:: THE RECORDS ::
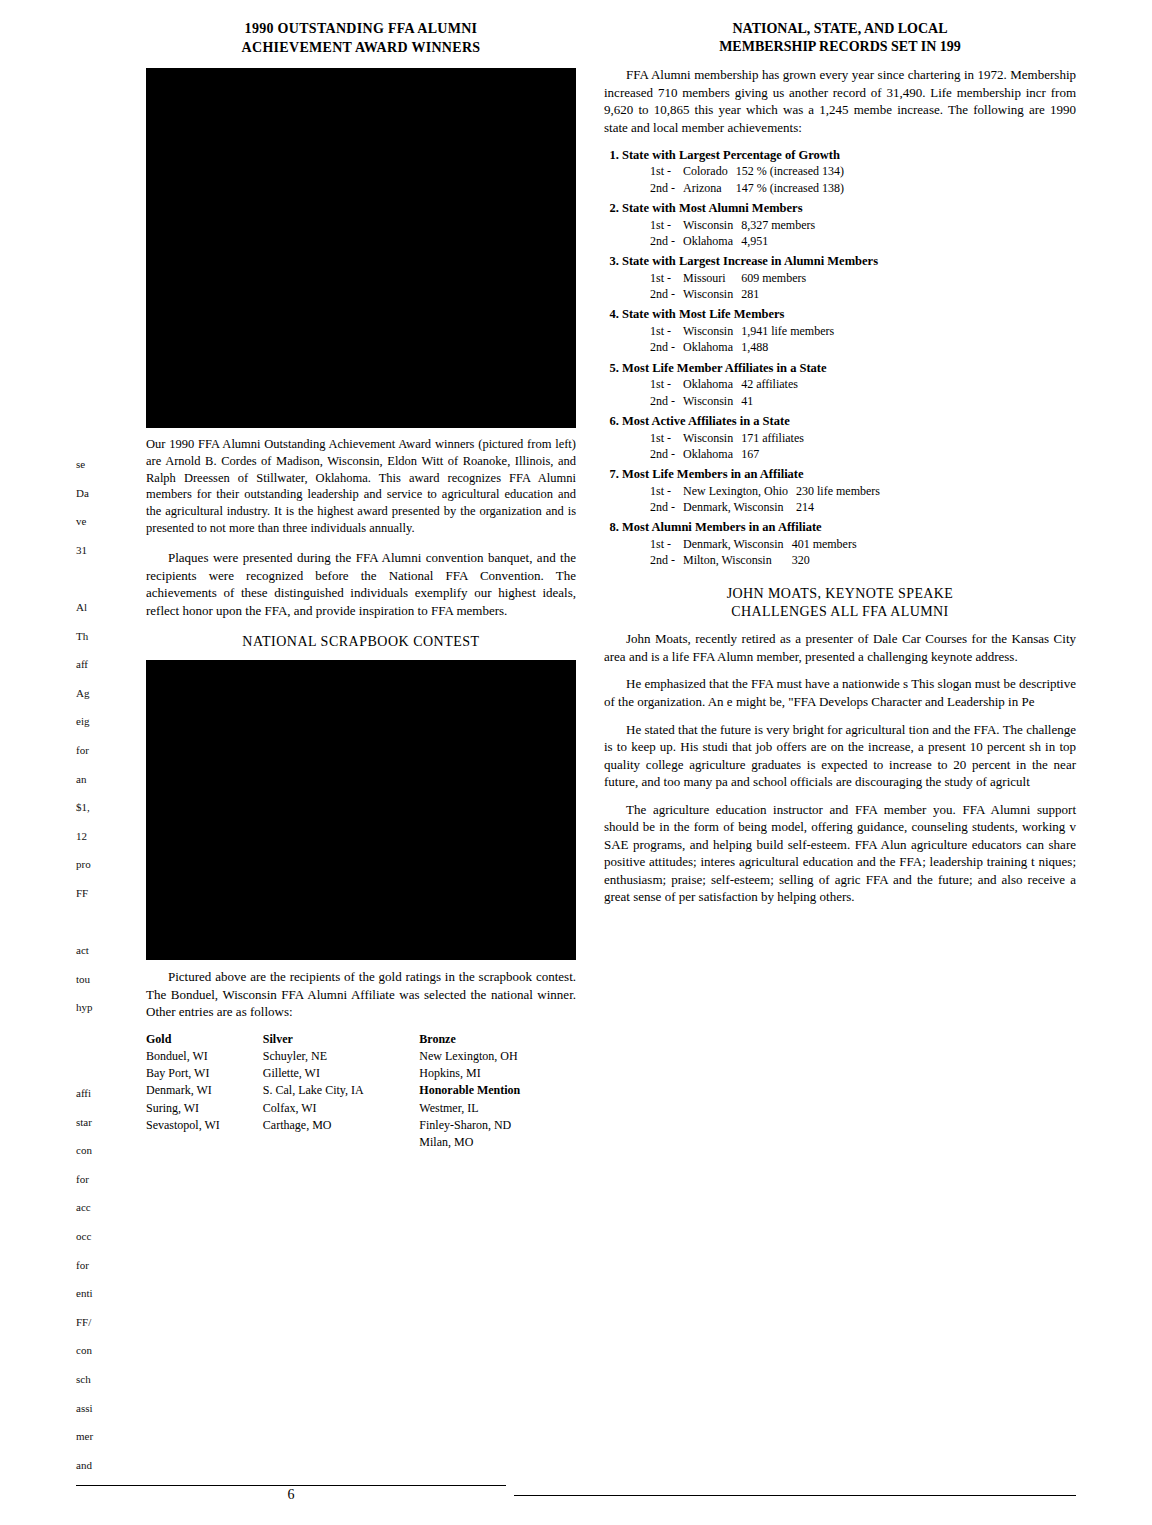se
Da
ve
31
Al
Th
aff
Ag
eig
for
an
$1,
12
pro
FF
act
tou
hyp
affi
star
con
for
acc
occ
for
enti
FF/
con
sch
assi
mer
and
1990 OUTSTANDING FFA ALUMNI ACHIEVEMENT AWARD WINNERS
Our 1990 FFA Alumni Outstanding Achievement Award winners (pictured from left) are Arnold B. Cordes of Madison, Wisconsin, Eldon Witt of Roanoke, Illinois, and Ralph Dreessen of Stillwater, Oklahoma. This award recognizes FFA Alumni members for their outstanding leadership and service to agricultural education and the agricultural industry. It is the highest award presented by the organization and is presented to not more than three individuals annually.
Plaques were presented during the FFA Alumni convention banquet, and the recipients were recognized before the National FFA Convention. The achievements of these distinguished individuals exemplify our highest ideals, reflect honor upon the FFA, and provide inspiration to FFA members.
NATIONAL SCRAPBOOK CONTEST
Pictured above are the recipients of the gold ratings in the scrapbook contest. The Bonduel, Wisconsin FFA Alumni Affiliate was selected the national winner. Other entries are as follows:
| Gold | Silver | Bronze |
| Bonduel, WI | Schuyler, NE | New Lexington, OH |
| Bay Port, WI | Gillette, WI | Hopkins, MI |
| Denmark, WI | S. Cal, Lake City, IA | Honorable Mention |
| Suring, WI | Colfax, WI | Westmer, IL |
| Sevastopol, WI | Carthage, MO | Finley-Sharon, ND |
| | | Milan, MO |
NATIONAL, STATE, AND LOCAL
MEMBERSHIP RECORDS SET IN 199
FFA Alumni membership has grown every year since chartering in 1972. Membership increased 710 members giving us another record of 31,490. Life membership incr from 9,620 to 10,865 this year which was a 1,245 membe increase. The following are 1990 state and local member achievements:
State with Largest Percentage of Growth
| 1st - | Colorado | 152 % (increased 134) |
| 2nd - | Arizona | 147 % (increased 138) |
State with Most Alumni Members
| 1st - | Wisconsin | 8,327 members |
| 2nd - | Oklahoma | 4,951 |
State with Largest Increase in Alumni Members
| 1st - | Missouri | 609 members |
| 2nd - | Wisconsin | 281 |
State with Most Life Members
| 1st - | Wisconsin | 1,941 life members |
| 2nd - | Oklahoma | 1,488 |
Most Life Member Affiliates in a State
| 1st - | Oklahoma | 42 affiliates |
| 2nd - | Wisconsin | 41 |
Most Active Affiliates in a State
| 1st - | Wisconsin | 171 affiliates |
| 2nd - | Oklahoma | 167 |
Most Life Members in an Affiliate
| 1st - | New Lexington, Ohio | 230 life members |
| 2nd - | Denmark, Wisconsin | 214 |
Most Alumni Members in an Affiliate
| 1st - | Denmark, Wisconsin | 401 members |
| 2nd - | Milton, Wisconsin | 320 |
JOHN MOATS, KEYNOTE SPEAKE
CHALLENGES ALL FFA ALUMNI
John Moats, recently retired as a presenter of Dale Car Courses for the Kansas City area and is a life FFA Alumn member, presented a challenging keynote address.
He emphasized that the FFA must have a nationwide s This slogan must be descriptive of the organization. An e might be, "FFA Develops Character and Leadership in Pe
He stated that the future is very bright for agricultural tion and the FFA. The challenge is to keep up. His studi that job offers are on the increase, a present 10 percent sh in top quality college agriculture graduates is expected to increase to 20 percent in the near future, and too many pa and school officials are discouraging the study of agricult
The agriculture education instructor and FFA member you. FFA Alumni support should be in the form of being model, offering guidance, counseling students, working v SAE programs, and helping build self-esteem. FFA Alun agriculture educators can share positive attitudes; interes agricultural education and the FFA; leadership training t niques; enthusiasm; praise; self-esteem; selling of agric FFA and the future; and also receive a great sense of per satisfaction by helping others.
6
:::
▶ [EXERCISE OBJECTIVE] Reproduce the material above exactly, first line through the line that contains "Westmer, IL |", minus the pictures.

▶ [WRITTEN ANSWER]
se
Da
ve
31
Al
Th
aff
Ag
eig
for
an
$1,
12
pro
FF
act
tou
hyp
affi
star
con
for
acc
occ
for
enti
FF/
con
sch
assi
mer
and
1990 OUTSTANDING FFA ALUMNI ACHIEVEMENT AWARD WINNERS
Our 1990 FFA Alumni Outstanding Achievement Award winners (pictured from left) are Arnold B. Cordes of Madison, Wisconsin, Eldon Witt of Roanoke, Illinois, and Ralph Dreessen of Stillwater, Oklahoma. This award recognizes FFA Alumni members for their outstanding leadership and service to agricultural education and the agricultural industry. It is the highest award presented by the organization and is presented to not more than three individuals annually.
Plaques were presented during the FFA Alumni convention banquet, and the recipients were recognized before the National FFA Convention. The achievements of these distinguished individuals exemplify our highest ideals, reflect honor upon the FFA, and provide inspiration to FFA members.
NATIONAL SCRAPBOOK CONTEST
Pictured above are the recipients of the gold ratings in the scrapbook contest. The Bonduel, Wisconsin FFA Alumni Affiliate was selected the national winner. Other entries are as follows:
| Gold | Silver | Bronze |
| Bonduel, WI | Schuyler, NE | New Lexington, OH |
| Bay Port, WI | Gillette, WI | Hopkins, MI |
| Denmark, WI | S. Cal, Lake City, IA | Honorable Mention |
| Suring, WI | Colfax, WI | Westmer, IL |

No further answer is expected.